The Colonel, for the first time since Shelly had known him, seemed inwardly disheveled. “Mr. Golightly, this is not funny. If this is some sort of prank, sir … if you’re trying to get that girl a more formidable place on the tour … if you’re trying to hold us up for…”
Shelly cut him off, without a glance. “Golightly, this is on the level? You’re not kidding?”
The manager related the story as Trudy Quillan had told him, then launched into a fierce diatribe against young boys with too much activity in their sex glands, too much money, too big an estimate of themselves and too much success.
Shelly did not listen. His mind was whirling. After trying to keep Stag out of trouble, and deluding himself that he had done precisely that … this !

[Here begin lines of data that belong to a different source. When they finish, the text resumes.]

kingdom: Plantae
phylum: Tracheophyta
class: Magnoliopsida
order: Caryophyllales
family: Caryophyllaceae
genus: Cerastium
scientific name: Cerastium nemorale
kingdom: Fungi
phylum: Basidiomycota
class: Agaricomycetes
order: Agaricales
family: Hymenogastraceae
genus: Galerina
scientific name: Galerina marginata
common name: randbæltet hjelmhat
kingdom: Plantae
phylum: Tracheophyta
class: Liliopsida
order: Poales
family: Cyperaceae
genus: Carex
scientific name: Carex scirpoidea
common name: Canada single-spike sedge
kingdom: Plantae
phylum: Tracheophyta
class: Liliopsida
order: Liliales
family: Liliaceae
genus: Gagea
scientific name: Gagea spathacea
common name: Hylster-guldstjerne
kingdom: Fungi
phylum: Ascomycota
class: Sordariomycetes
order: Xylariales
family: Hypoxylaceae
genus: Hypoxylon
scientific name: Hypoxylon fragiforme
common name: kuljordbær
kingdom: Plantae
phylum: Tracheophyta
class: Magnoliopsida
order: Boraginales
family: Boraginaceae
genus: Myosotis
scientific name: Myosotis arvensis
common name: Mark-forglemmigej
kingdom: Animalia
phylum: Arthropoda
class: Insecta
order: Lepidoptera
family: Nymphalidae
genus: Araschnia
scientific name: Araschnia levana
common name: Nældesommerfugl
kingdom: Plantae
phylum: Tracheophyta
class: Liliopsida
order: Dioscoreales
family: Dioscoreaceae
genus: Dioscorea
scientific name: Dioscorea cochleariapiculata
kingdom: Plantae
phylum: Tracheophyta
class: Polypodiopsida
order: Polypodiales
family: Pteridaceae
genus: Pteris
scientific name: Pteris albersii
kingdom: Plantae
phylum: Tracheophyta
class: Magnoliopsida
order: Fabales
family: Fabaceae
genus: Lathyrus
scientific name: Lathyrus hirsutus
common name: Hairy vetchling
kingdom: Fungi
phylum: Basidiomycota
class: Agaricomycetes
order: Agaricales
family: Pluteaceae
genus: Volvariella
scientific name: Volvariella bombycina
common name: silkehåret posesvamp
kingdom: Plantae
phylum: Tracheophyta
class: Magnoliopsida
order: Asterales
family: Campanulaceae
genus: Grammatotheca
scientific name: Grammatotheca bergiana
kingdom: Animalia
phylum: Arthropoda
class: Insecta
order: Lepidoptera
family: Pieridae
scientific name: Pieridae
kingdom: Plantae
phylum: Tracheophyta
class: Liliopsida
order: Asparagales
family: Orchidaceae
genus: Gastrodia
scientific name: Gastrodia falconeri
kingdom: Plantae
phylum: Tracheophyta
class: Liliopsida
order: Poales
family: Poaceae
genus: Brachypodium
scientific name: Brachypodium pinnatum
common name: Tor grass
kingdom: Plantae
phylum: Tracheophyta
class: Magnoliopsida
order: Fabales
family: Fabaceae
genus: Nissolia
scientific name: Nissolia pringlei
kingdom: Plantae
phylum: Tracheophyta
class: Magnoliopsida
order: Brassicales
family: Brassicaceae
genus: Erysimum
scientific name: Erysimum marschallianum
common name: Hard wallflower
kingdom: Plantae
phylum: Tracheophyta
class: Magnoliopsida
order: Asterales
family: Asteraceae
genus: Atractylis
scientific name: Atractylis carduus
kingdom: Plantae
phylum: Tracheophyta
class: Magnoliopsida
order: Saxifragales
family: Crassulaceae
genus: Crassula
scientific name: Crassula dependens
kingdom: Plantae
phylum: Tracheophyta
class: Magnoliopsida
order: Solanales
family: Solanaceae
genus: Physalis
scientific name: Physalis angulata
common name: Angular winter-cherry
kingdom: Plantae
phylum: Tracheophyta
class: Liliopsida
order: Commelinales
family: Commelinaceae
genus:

“Well, it’s a simple matter, Shelly,” the Colonel said. “If this is true, and—” he aimed a finger at Golightly, “we intend to have our physician assure us it is as you represent it, sir, then we merely make a settlement on this young girl, this— what’s her name, Shelly?”
“Trudy Quillan,” Shelly said in a small voice.
“Yes, Trudy Quillan. We make a settlement on her, let her have done what must be done, and we’re through with it. It’s a cursed business, of course, but nothing serious. Every hot-blooded young man gets at least one girl in trouble before he’s married. Ha ha.”
Shelly heard the hollow laugh and answered it with one of his own. “Yeah. Ha ha. But not every prominent, talented, apple-cheeked, red-blooded All-American boy, free white and over puberty knocks up a Black girl.
“Chew on that one awhile!”
Clichés begin to stink after they’ve lain around for a few years, and there is no more redolent cliché in the listings than, “He turned white with shock.”
Yet that was precisely what happened when Shelly pointedly informed his employer that the girl Stag Preston had knocked up, Trudy Quillan, was in point of fact, a lovely young subscriber to the Negro persuasion. Freeport did turn white. He turned ashen. He went dead sheet white. His complexion matched his great shock of snowy hair. Some one pulled a plug out of his rump and drained the blood from his face. In short, damn the clichés and full speed ahead, he turned white with shock.